After my father died, I spoke daily to my mother on the phone. ‘I’m fine,’ she would insist, in a tone which suggested otherwise. I feel though, that reliving the good times, brought a sense of peace. One evening, she said to me: ‘I suppose it wasn’t bad, getting all those degrees.’

It wasn’t bad at all, I told her, it was mightily impressive.

Undoubtedly, the journey into my mother’s past enriched my life, too. Visiting Sargodha, with my son Milo, I didn’t find all that I had hoped.

The Homestead has gone. But we found my mother’s school — and a maternity unit, once the Female Hospital, Sargodha, which my grandfather helped found in 1938.

When the resident gynaecologist shook my hand, and said: ‘Your grandfather did a wonderful thing,’ I could not have been more moved.

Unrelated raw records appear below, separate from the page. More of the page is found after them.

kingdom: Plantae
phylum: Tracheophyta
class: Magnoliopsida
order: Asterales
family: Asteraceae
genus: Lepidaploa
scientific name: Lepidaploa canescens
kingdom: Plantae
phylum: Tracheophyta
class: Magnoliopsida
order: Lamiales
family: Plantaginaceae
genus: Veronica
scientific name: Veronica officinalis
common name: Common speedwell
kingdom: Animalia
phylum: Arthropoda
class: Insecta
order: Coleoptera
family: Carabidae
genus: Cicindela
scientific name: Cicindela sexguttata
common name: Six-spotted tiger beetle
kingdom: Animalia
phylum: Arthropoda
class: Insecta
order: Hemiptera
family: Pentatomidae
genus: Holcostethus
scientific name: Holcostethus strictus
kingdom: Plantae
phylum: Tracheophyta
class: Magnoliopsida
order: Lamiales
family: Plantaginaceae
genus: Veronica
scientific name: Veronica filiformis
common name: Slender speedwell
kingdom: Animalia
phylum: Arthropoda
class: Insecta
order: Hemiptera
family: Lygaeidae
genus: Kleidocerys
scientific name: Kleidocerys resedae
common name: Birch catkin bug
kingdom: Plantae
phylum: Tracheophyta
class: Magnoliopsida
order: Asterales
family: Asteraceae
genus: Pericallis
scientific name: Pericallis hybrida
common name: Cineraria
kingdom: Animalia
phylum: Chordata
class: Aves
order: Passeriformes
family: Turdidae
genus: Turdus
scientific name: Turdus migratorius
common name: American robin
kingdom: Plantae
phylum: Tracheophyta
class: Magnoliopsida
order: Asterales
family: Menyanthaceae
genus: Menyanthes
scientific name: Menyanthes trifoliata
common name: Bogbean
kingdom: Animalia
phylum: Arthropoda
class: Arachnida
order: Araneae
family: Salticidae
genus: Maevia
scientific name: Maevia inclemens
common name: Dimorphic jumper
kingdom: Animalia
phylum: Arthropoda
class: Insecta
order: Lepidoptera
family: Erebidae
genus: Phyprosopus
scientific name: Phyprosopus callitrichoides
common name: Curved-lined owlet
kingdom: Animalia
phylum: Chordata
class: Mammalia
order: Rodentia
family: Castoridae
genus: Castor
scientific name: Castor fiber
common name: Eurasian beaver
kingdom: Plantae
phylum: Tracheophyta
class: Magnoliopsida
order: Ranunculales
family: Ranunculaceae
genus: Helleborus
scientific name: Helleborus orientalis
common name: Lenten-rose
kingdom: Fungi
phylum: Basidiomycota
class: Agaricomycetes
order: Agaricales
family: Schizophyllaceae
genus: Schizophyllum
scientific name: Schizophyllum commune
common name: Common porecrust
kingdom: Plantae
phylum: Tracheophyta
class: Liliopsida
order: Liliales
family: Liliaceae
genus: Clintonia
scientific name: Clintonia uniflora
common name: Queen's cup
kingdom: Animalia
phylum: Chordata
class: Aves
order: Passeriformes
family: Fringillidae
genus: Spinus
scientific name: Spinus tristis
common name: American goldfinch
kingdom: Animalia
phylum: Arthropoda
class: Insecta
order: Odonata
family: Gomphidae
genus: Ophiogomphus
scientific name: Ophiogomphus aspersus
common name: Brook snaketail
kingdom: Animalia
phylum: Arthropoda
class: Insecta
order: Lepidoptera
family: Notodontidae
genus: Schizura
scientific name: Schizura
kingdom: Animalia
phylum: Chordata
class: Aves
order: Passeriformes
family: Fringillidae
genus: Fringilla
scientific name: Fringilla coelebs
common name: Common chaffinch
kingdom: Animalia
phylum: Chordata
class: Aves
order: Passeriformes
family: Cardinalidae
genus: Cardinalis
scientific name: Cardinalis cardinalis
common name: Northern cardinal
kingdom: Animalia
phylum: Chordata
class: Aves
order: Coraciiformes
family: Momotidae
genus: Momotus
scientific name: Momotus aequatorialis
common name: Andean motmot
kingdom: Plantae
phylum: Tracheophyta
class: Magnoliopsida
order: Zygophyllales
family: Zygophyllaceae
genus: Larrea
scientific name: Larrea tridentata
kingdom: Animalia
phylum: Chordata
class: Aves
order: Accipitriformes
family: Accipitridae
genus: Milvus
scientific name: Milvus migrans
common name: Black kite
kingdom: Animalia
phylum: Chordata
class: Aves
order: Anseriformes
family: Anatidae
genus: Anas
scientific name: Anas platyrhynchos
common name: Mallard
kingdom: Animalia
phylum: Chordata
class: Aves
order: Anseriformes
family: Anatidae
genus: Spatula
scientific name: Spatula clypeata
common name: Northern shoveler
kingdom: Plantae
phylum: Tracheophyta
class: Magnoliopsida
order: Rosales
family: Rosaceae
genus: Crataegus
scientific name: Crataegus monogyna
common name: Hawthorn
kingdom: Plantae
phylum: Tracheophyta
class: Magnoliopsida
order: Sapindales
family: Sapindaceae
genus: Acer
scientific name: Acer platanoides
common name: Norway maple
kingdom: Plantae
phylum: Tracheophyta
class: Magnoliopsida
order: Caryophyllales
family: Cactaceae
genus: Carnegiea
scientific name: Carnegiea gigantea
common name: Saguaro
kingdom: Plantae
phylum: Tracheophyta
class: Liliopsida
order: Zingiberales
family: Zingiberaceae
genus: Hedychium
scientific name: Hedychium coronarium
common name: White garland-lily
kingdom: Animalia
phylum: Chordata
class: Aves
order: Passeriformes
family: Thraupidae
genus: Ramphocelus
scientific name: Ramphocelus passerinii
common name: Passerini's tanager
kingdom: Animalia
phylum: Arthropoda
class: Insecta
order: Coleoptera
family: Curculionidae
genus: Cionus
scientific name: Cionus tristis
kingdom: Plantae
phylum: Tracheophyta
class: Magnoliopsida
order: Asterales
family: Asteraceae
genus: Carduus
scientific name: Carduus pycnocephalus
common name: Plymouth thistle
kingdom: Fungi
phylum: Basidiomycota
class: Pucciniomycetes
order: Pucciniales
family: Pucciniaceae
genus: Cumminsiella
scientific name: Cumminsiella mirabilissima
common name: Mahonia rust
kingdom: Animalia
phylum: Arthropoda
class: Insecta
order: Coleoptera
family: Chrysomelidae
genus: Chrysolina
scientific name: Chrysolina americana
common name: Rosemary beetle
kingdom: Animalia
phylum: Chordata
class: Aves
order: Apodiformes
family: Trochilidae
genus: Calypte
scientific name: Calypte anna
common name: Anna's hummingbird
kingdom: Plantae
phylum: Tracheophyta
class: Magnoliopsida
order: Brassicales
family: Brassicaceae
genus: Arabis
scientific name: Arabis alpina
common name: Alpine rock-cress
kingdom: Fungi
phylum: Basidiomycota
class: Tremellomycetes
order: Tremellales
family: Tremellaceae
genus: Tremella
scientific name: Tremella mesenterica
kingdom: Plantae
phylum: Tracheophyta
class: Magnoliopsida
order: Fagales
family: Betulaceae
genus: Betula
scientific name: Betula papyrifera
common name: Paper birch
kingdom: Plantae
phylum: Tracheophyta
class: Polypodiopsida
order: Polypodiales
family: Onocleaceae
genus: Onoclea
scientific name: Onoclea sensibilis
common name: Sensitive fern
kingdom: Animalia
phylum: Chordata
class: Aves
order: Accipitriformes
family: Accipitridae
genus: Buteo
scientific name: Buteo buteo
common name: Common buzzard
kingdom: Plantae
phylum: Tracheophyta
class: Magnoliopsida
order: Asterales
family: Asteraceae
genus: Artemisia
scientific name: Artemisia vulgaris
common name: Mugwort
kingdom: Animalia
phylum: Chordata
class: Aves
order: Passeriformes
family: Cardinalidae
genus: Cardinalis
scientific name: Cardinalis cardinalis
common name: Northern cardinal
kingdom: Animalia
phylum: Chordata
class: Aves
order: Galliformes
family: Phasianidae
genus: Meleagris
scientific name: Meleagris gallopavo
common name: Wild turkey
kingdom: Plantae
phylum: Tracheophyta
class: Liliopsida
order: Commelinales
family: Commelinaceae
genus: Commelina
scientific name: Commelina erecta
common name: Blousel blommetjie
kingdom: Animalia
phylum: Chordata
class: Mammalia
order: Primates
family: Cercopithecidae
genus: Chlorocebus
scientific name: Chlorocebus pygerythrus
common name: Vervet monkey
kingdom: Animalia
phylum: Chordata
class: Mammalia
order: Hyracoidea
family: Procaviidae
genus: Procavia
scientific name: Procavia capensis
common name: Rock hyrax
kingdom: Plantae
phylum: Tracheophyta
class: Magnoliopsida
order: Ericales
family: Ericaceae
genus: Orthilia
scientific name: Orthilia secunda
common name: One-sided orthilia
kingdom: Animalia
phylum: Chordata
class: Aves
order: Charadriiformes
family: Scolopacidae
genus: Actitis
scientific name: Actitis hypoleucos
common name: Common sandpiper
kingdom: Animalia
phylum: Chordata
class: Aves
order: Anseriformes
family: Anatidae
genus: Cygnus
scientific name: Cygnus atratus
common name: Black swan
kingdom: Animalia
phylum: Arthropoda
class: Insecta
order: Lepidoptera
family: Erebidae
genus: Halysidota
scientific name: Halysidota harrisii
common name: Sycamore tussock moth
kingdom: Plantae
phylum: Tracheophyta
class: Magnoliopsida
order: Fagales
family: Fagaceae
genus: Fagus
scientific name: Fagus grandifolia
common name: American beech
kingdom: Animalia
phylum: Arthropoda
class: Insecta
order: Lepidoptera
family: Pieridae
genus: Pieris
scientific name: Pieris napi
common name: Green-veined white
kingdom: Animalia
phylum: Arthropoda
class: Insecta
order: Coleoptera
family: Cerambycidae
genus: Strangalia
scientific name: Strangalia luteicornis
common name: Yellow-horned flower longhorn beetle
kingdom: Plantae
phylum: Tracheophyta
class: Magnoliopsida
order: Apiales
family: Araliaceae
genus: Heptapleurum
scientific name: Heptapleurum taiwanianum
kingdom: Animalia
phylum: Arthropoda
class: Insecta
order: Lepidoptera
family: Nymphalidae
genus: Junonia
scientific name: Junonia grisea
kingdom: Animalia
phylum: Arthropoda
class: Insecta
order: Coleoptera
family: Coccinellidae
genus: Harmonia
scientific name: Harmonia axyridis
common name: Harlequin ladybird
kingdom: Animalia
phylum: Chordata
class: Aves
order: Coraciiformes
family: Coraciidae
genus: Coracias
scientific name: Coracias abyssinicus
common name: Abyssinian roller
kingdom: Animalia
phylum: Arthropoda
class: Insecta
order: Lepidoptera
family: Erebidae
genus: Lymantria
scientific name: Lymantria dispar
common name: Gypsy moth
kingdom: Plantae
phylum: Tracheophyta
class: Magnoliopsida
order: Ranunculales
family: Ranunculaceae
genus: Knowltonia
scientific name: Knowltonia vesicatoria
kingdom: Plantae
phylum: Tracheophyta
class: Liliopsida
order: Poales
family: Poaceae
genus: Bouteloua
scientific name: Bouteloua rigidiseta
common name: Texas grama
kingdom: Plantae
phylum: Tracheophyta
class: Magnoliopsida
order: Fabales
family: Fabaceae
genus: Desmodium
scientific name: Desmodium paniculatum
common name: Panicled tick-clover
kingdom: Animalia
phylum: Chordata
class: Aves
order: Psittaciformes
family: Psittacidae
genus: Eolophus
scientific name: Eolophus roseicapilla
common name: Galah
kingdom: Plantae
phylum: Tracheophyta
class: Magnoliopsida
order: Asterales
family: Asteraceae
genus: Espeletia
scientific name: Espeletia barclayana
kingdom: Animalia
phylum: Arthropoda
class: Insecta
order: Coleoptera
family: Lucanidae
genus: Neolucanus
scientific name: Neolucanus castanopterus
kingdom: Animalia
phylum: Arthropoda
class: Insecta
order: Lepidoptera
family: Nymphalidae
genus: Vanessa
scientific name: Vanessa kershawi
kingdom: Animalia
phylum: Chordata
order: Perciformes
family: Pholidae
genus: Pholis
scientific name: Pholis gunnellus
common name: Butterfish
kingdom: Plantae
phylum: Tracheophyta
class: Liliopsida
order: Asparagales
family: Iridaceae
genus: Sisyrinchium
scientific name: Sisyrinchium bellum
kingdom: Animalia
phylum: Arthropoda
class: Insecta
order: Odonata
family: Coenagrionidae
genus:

At the end of 2019, my mother was diagnosed with cancer and died in February this year.

I am sorry she isn’t here to see the finished book, but writing it brought us both so much.

Shirin and I were with our mother to the end, in the cottage. Living there, with my father, she said, had replaced the paradise she lost.

We buried her ashes beneath a weeping beech, next to my father, under the weeping pear.

My parents cared deeply about other people and the world. As a broadcaster, my father gained fame and acclaim, while my mother stood back. She was graceful, wise and loving.

I miss her deeply but am happy that, with this book, she can now step forward and shine a little.

The Lost Homestead: My Mother, Partition And the Punjab by Marina Wheeler, Hodder & Stoughton.